The reply should repeat all of the data word for word, with no pictures.

▶ [MATERIALS PROVIDED]:
*-*-*
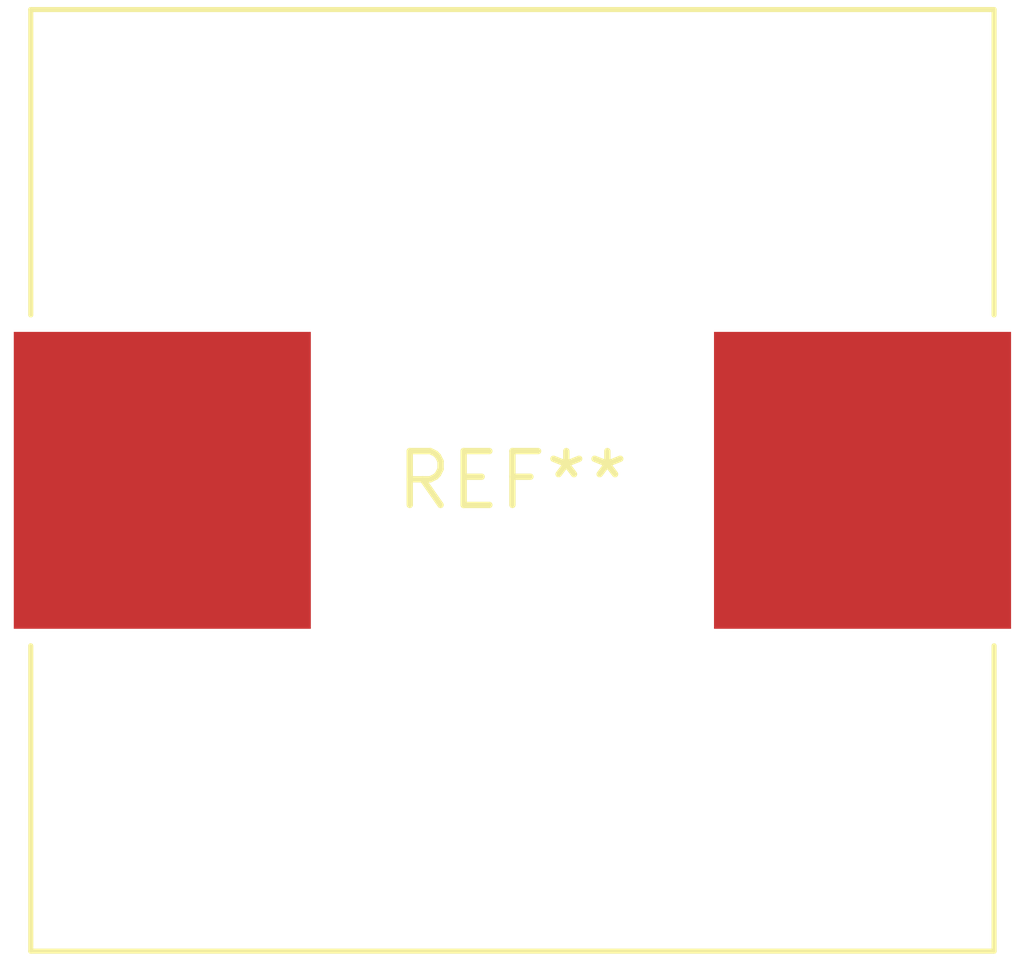
<source format=kicad_pcb>
(kicad_pcb (version 20240108) (generator pcbnew)

  (general
    (thickness 1.6)
  )

  (paper "A4")
  (layers
    (0 "F.Cu" signal)
    (31 "B.Cu" signal)
    (32 "B.Adhes" user "B.Adhesive")
    (33 "F.Adhes" user "F.Adhesive")
    (34 "B.Paste" user)
    (35 "F.Paste" user)
    (36 "B.SilkS" user "B.Silkscreen")
    (37 "F.SilkS" user "F.Silkscreen")
    (38 "B.Mask" user)
    (39 "F.Mask" user)
    (40 "Dwgs.User" user "User.Drawings")
    (41 "Cmts.User" user "User.Comments")
    (42 "Eco1.User" user "User.Eco1")
    (43 "Eco2.User" user "User.Eco2")
    (44 "Edge.Cuts" user)
    (45 "Margin" user)
    (46 "B.CrtYd" user "B.Courtyard")
    (47 "F.CrtYd" user "F.Courtyard")
    (48 "B.Fab" user)
    (49 "F.Fab" user)
    (50 "User.1" user)
    (51 "User.2" user)
    (52 "User.3" user)
    (53 "User.4" user)
    (54 "User.5" user)
    (55 "User.6" user)
    (56 "User.7" user)
    (57 "User.8" user)
    (58 "User.9" user)
  )

  (setup
    (pad_to_mask_clearance 0)
    (pcbplotparams
      (layerselection 0x00010fc_ffffffff)
      (plot_on_all_layers_selection 0x0000000_00000000)
      (disableapertmacros false)
      (usegerberextensions false)
      (usegerberattributes false)
      (usegerberadvancedattributes false)
      (creategerberjobfile false)
      (dashed_line_dash_ratio 12.000000)
      (dashed_line_gap_ratio 3.000000)
      (svgprecision 4)
      (plotframeref false)
      (viasonmask false)
      (mode 1)
      (useauxorigin false)
      (hpglpennumber 1)
      (hpglpenspeed 20)
      (hpglpendiameter 15.000000)
      (dxfpolygonmode false)
      (dxfimperialunits false)
      (dxfusepcbnewfont false)
      (psnegative false)
      (psa4output false)
      (plotreference false)
      (plotvalue false)
      (plotinvisibletext false)
      (sketchpadsonfab false)
      (subtractmaskfromsilk false)
      (outputformat 1)
      (mirror false)
      (drillshape 1)
      (scaleselection 1)
      (outputdirectory "")
    )
  )

  (net 0 "")

  (footprint "L_Wuerth_HCI-2212" (layer "F.Cu") (at 0 0))

)

</source>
*-*-*
▶ [ANSWER TO THE EXERCISE]:
<source format=kicad_pcb>
(kicad_pcb (version 20240108) (generator pcbnew)

  (general
    (thickness 1.6)
  )

  (paper "A4")
  (layers
    (0 "F.Cu" signal)
    (31 "B.Cu" signal)
    (32 "B.Adhes" user "B.Adhesive")
    (33 "F.Adhes" user "F.Adhesive")
    (34 "B.Paste" user)
    (35 "F.Paste" user)
    (36 "B.SilkS" user "B.Silkscreen")
    (37 "F.SilkS" user "F.Silkscreen")
    (38 "B.Mask" user)
    (39 "F.Mask" user)
    (40 "Dwgs.User" user "User.Drawings")
    (41 "Cmts.User" user "User.Comments")
    (42 "Eco1.User" user "User.Eco1")
    (43 "Eco2.User" user "User.Eco2")
    (44 "Edge.Cuts" user)
    (45 "Margin" user)
    (46 "B.CrtYd" user "B.Courtyard")
    (47 "F.CrtYd" user "F.Courtyard")
    (48 "B.Fab" user)
    (49 "F.Fab" user)
    (50 "User.1" user)
    (51 "User.2" user)
    (52 "User.3" user)
    (53 "User.4" user)
    (54 "User.5" user)
    (55 "User.6" user)
    (56 "User.7" user)
    (57 "User.8" user)
    (58 "User.9" user)
  )

  (setup
    (pad_to_mask_clearance 0)
    (pcbplotparams
      (layerselection 0x00010fc_ffffffff)
      (plot_on_all_layers_selection 0x0000000_00000000)
      (disableapertmacros false)
      (usegerberextensions false)
      (usegerberattributes false)
      (usegerberadvancedattributes false)
      (creategerberjobfile false)
      (dashed_line_dash_ratio 12.000000)
      (dashed_line_gap_ratio 3.000000)
      (svgprecision 4)
      (plotframeref false)
      (viasonmask false)
      (mode 1)
      (useauxorigin false)
      (hpglpennumber 1)
      (hpglpenspeed 20)
      (hpglpendiameter 15.000000)
      (dxfpolygonmode false)
      (dxfimperialunits false)
      (dxfusepcbnewfont false)
      (psnegative false)
      (psa4output false)
      (plotreference false)
      (plotvalue false)
      (plotinvisibletext false)
      (sketchpadsonfab false)
      (subtractmaskfromsilk false)
      (outputformat 1)
      (mirror false)
      (drillshape 1)
      (scaleselection 1)
      (outputdirectory "")
    )
  )

  (net 0 "")

  (footprint "L_Wuerth_HCI-2212" (layer "F.Cu") (at 0 0))

)

</source>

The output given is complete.